Be sure to water sparingly until you see signs of growth, usually within two months. But keep an eye on moisture levels as Echeverias need more than other succulents do during propagation phases due to their fleshy leaves.
The offsets, which are baby plants that grow from the mother plant leaf base and root off it, can be removed by simply pulling them away.
These will eventually develop into full-sized rosettes themselves.
These offsets should be removed from their mother and planted into the soil with adequate drainage, such as cactus potting mix or those specially designed to hold water but prevent it from seeping out.
The container used can vary depending on how many you are planting at once.
While pots work well, shallow containers often work better because they allow more room for new roots to grow, which will eventually support your plants.
Once the offsets have been planted into their own container, place them where there is plenty of sunlight so that they get a good start on growing strong stems and leaves.
Your Echeveria ‘Purple Pearl’ plant will thrive if provided ample amounts of light and water during this phase.
Echeveria ‘Purple Pearl’ can be propagated by seeds.
Seeds are generally sown on a well-drained seed media surface and covered with about one inch (25 mm) of soil.
Seeds should be watered lightly to moisten the seeds, then kept in indirect light until germination.

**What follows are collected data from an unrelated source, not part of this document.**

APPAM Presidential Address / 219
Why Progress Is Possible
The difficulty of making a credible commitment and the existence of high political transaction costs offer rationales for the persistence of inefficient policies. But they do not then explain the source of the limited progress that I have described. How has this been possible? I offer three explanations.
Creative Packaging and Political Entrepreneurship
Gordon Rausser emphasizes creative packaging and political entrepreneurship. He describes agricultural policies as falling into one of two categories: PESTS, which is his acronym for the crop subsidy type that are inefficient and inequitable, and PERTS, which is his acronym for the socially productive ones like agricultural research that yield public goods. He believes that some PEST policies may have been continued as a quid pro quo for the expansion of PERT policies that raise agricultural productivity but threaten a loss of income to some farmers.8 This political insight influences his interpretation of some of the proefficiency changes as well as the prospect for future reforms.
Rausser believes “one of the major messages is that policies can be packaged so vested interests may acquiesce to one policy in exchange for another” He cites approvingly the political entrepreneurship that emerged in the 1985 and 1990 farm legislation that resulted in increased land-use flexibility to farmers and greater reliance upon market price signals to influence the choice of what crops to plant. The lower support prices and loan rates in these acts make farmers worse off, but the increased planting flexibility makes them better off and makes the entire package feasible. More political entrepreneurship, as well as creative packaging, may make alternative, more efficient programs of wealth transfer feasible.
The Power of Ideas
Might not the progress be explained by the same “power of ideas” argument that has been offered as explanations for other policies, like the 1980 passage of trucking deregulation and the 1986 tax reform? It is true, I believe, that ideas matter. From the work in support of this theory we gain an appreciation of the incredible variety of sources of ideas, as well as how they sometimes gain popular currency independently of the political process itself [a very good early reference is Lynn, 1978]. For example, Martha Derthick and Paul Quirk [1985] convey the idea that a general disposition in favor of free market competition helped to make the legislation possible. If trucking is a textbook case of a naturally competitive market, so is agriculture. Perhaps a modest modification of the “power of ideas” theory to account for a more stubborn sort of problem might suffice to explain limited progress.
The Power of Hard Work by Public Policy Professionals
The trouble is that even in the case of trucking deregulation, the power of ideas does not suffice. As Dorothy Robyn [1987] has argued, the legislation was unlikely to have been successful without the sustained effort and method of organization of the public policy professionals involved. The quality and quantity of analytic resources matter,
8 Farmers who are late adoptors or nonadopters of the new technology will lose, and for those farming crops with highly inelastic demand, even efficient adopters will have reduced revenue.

The most common lag time for Echeveria ‘Purple Pearl’ is between three and six months when grown from seed.
Is the Echeveria’ Purple Pearl’ Toxic?
The Echeveria’ Purple Pearl’ is not toxic to humans or animals.
There are no reports in regards to Echeveria being harmful to humans or animals. However, if you have pets (especially dogs), it’s best not to let them eat any part of an Echeveria plant.
Some plants may have mild side effects if eaten in large quantities, such as vomiting and stomach irritation, but these will wear off once you stop eating them.
Some people experience an allergic reaction on rare occasions, which usually includes rash/hives (usually pinkish-red), itching, swelling lips, tongue or throat, wheezing, and difficulty breathing.
Echeveria ‘Purple Pearl’ plants are beautiful succulents that are incredibly low maintenance and hardy, making them perfect for any garden, indoors or outdoors.
As long as you keep them in a sunny area and provide water when the soil is dry, they should thrive with no problem.